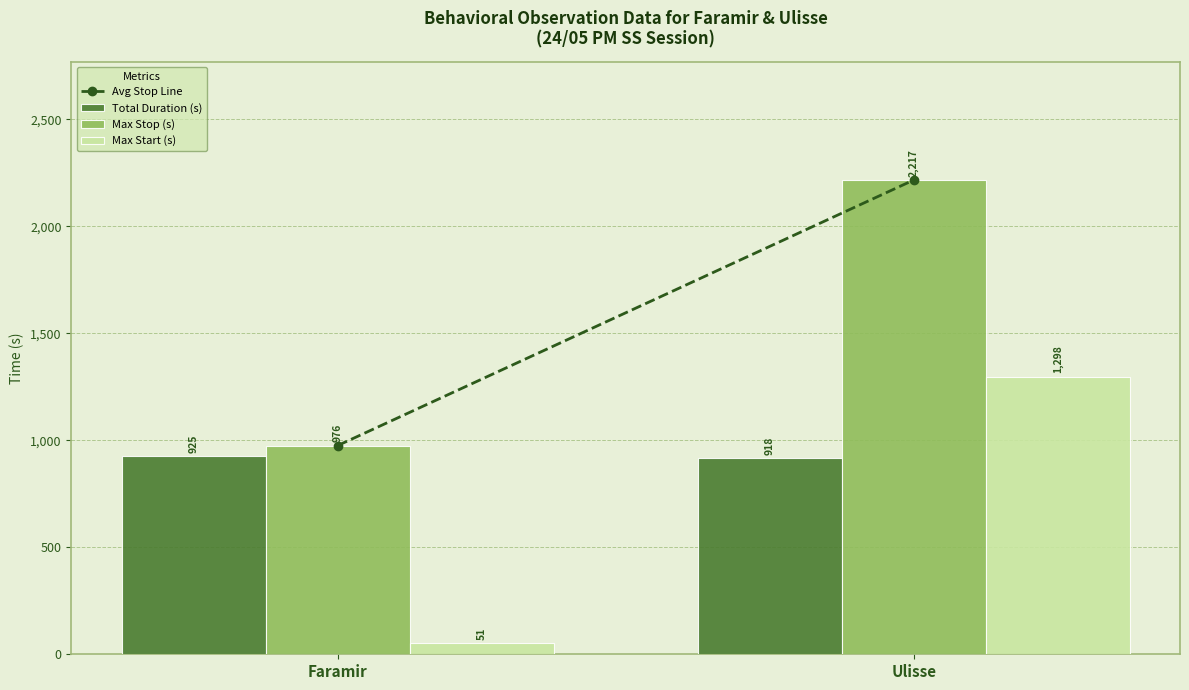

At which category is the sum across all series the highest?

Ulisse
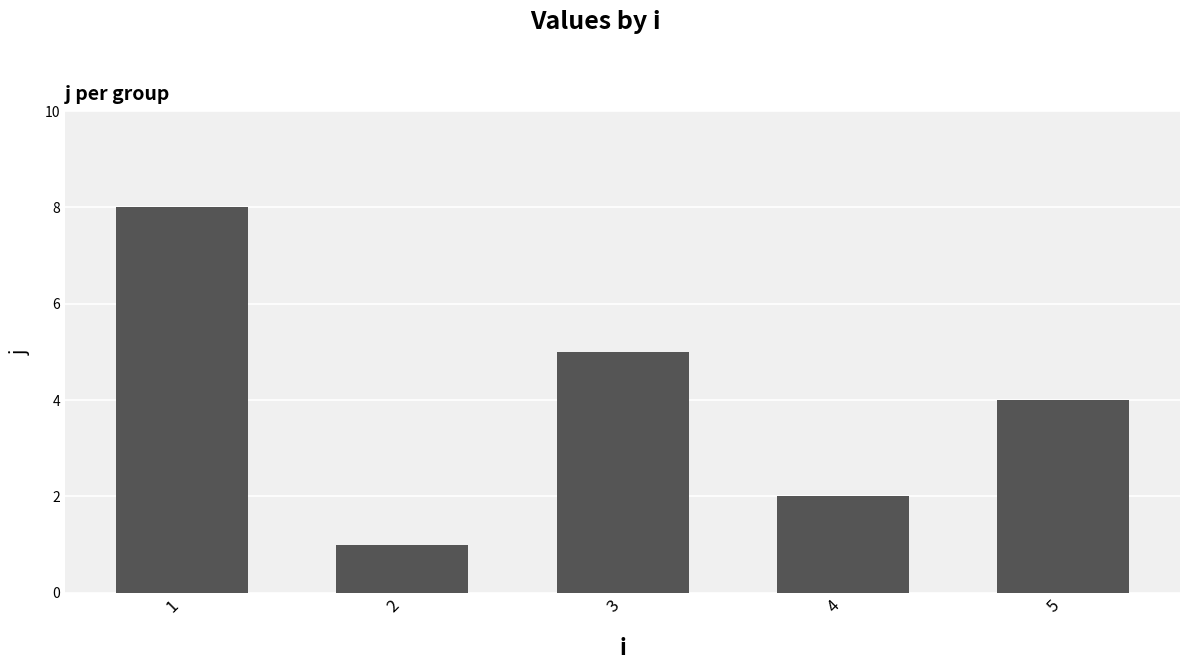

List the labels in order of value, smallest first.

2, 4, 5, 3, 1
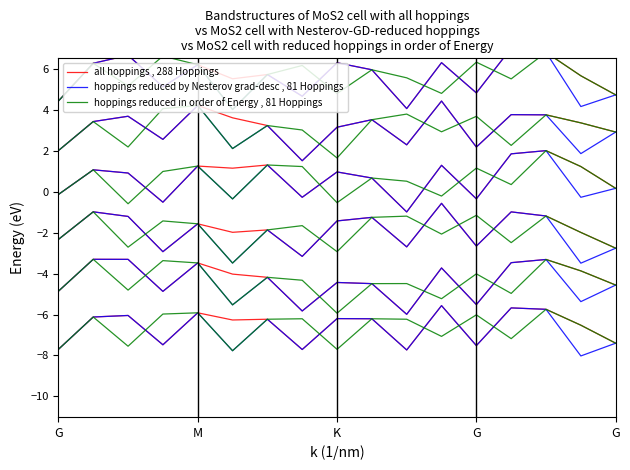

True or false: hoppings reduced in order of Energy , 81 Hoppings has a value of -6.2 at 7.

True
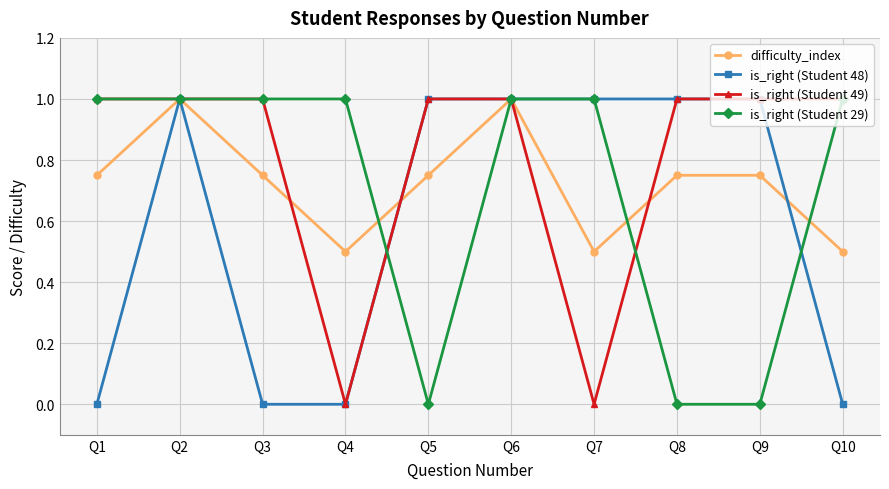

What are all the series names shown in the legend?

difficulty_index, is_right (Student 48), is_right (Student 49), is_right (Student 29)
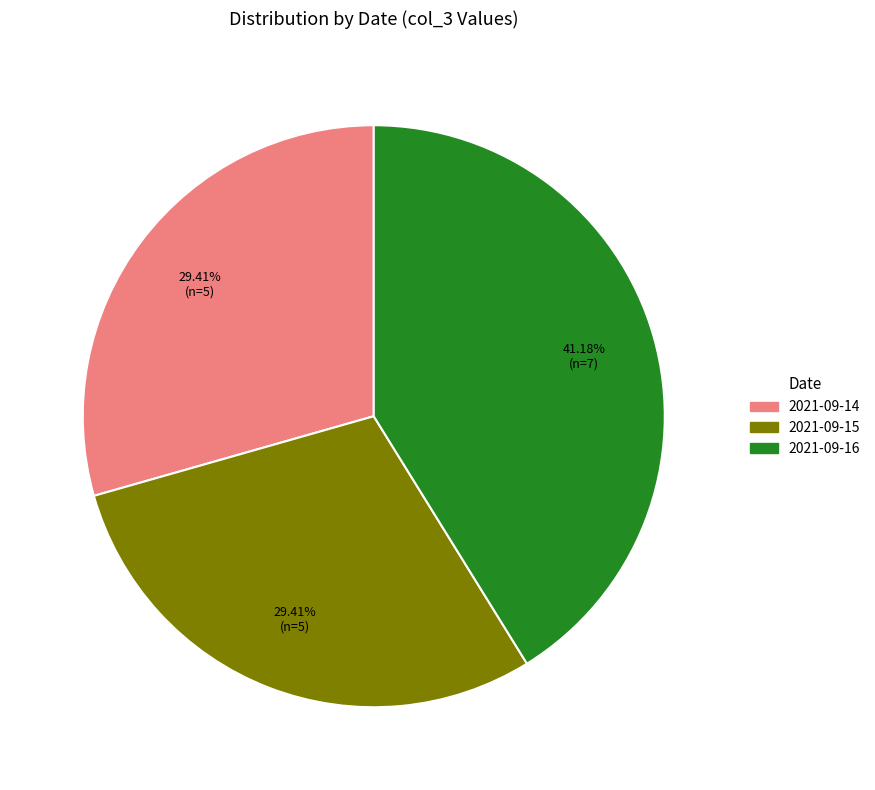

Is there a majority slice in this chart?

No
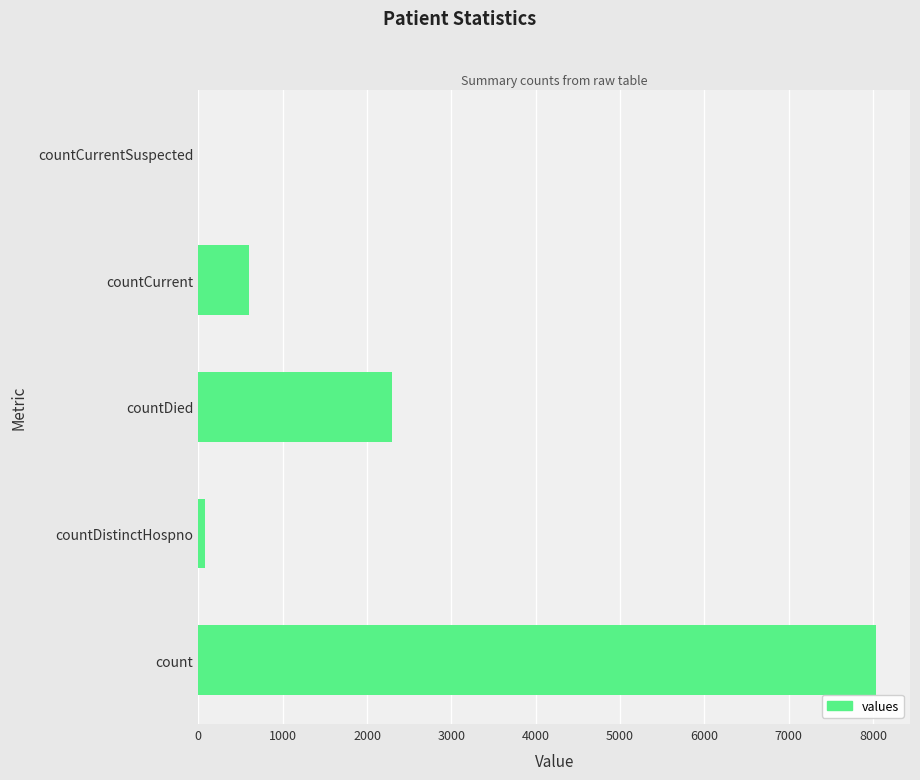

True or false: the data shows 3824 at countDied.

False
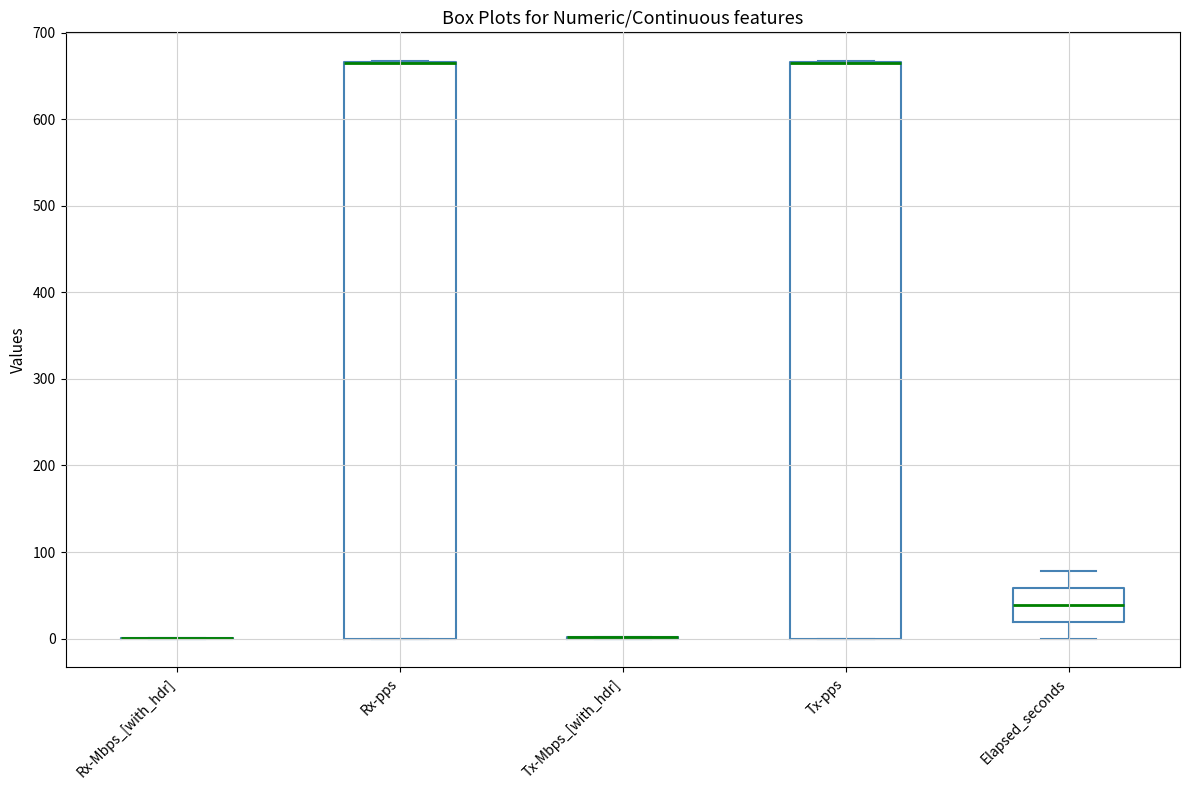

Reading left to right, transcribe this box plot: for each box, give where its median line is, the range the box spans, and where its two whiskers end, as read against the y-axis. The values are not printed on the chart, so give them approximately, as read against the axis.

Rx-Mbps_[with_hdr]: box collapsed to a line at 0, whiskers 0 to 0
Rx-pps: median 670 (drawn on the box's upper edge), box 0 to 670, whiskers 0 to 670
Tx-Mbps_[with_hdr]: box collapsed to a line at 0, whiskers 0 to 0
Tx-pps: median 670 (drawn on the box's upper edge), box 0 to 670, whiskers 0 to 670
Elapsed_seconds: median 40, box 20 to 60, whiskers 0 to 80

_____

** PROBLEM DETAILS **
Locate every line in the material above that contains the word "edge", where case counts, and copy each of those lines in full.

** ANSWER TO THE PROBLEM **
Rx-pps: median 670 (drawn on the box's upper edge), box 0 to 670, whiskers 0 to 670
Tx-pps: median 670 (drawn on the box's upper edge), box 0 to 670, whiskers 0 to 670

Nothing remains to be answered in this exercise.